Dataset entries
::::

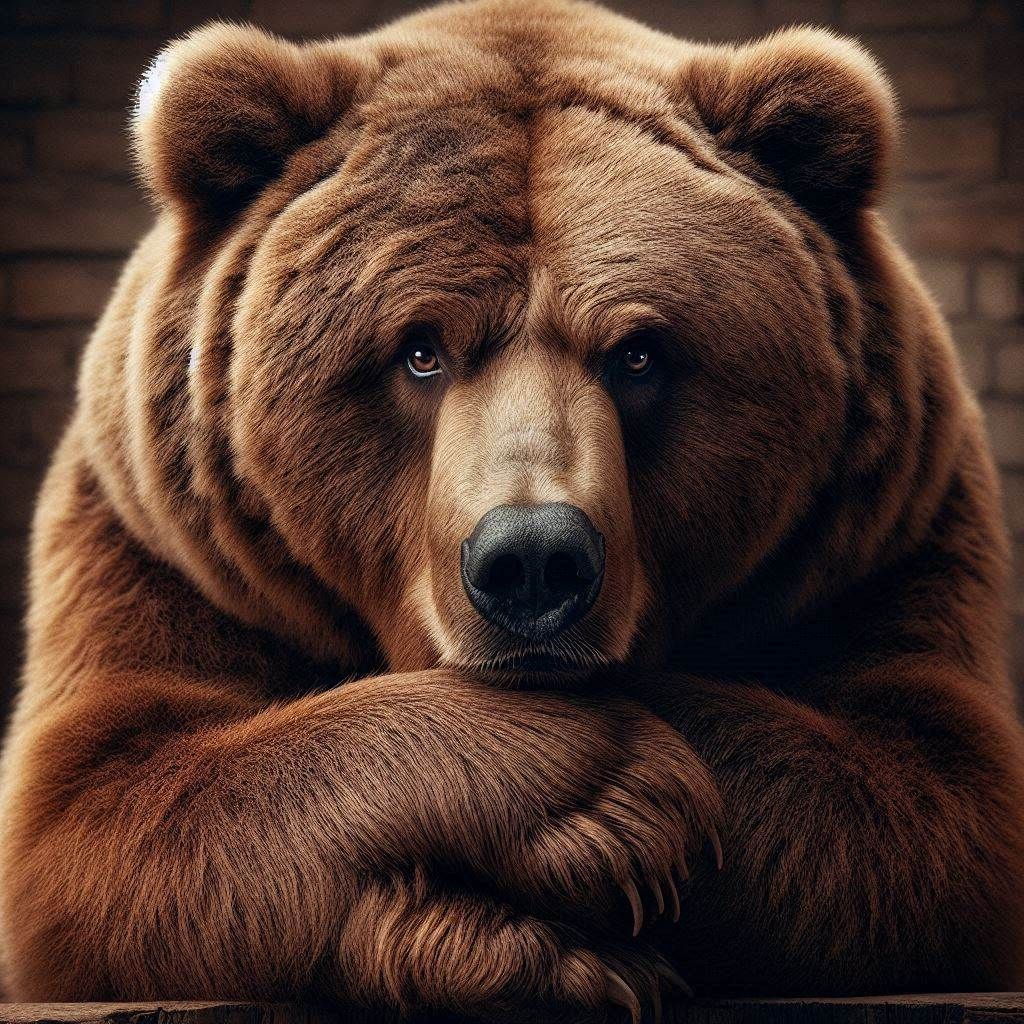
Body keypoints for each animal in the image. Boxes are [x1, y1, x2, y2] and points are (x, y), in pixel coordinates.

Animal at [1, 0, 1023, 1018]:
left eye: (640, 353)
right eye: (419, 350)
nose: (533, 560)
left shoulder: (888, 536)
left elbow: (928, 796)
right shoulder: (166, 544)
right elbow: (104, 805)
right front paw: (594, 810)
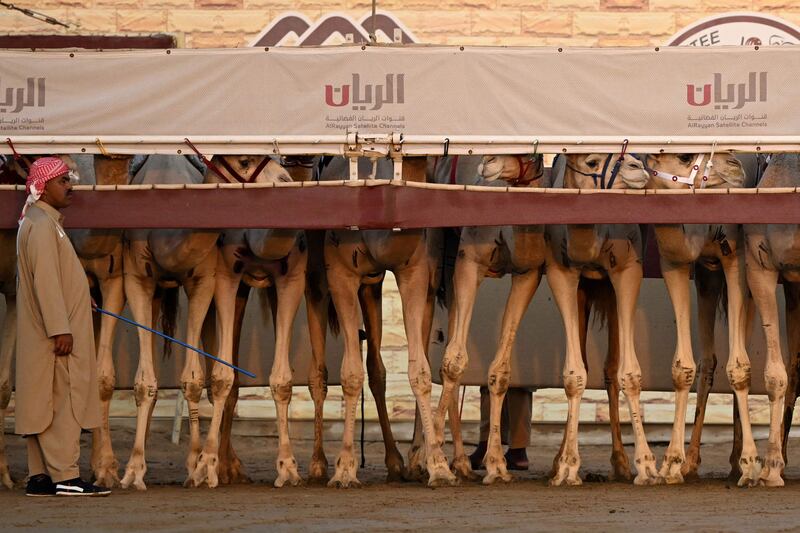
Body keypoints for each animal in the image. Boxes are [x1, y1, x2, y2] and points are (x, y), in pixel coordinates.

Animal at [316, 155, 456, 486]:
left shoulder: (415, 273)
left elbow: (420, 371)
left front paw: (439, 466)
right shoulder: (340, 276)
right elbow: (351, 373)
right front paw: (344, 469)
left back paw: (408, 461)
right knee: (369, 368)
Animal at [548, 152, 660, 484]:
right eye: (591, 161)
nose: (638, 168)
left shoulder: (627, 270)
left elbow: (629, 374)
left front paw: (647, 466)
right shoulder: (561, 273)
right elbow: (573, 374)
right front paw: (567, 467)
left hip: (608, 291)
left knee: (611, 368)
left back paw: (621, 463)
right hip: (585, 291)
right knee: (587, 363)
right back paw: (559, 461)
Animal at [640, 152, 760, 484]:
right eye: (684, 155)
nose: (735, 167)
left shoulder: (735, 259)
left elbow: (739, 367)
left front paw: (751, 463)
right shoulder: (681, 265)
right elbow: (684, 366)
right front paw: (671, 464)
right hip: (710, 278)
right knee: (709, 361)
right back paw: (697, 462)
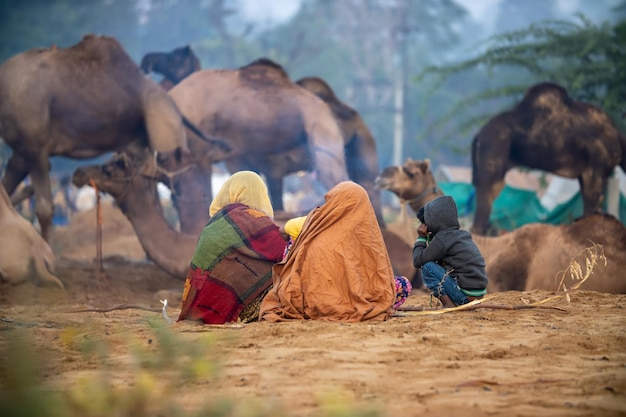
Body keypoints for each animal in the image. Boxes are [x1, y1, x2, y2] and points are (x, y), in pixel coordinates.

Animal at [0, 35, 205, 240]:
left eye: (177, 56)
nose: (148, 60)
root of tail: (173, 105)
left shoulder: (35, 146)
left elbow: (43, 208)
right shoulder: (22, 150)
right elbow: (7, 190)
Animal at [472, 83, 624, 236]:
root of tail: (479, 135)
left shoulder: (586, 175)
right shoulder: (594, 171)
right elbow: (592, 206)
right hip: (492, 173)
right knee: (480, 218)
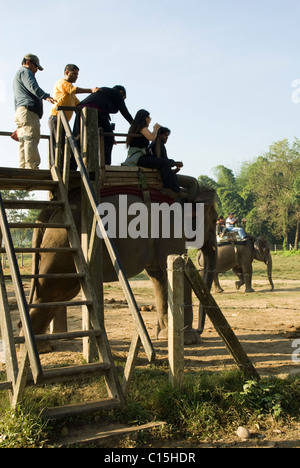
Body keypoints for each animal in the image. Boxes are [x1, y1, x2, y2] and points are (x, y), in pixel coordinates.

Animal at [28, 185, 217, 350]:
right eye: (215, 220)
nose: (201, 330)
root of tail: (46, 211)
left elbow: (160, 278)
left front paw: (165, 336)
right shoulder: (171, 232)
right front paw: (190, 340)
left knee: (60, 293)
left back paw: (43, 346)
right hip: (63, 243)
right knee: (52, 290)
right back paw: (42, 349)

::::

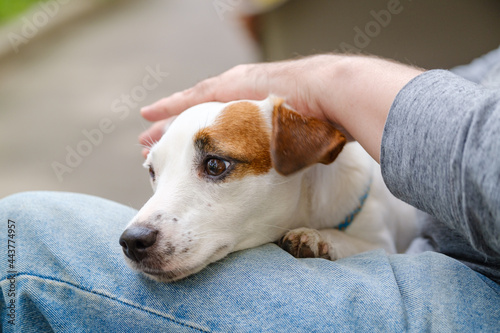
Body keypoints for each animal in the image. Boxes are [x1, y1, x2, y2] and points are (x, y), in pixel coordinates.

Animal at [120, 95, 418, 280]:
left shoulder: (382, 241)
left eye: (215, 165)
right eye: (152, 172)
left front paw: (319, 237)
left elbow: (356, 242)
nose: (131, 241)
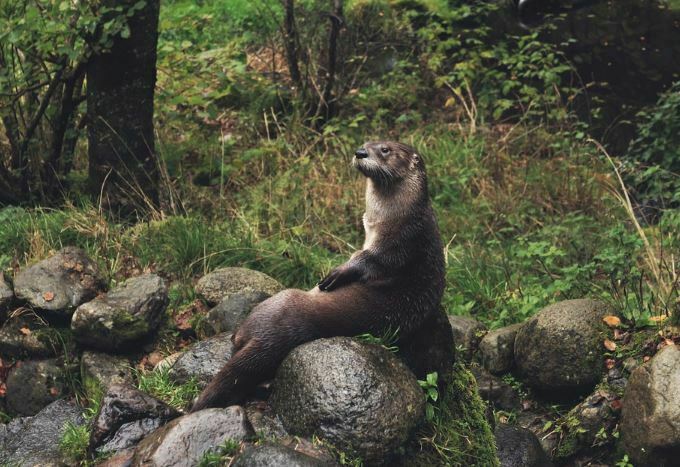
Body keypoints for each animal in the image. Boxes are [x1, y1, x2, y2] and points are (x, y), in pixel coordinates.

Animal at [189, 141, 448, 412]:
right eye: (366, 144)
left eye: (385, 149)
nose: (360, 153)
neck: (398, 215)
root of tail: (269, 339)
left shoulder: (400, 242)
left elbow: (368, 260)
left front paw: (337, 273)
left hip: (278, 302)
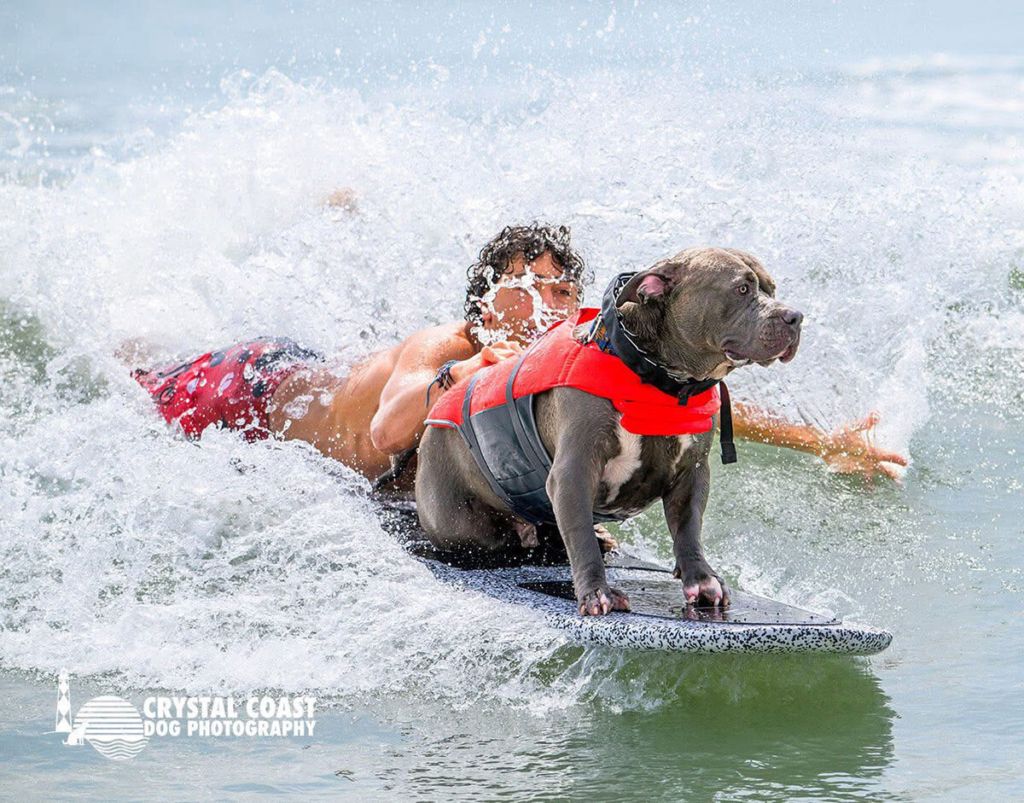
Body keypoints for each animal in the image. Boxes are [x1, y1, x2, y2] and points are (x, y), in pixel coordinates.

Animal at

::::

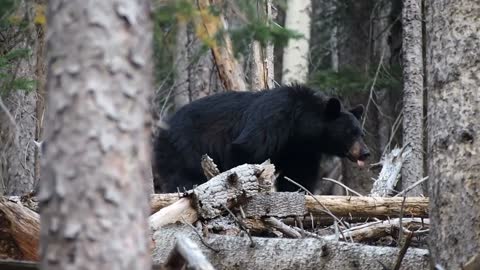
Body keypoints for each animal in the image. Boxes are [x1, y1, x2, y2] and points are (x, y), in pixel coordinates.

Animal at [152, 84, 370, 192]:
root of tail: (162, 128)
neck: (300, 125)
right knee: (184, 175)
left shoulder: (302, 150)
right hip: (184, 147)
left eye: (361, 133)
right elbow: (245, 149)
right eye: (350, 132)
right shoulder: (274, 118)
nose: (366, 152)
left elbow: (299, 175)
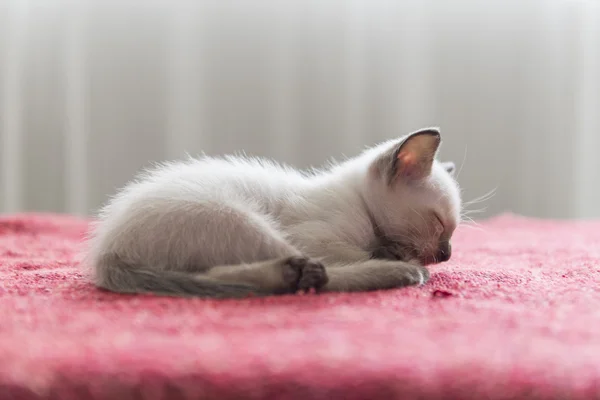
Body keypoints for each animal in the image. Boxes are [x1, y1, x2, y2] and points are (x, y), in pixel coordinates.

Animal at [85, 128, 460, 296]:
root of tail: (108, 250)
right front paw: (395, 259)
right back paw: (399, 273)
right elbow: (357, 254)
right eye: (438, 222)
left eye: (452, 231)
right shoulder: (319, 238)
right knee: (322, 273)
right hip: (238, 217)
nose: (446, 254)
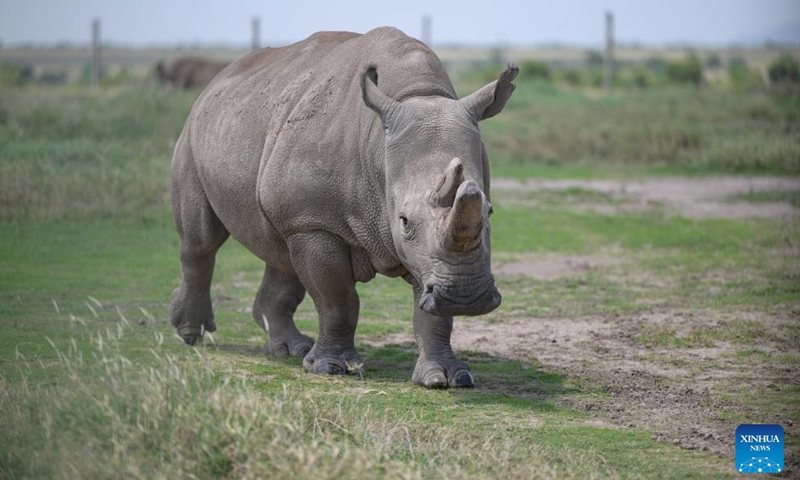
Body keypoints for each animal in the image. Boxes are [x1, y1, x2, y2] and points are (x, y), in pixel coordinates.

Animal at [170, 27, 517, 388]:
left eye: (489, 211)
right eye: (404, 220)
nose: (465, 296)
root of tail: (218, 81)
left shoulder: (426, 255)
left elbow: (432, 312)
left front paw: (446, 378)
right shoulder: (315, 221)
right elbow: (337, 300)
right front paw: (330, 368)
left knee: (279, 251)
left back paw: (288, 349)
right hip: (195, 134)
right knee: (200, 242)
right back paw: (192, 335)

::::

- WHAT IS REQUIRED -
Check each line of the records above for the word "root", then give the number of lines that have it, with no other words.

- FINISHED TASK -
7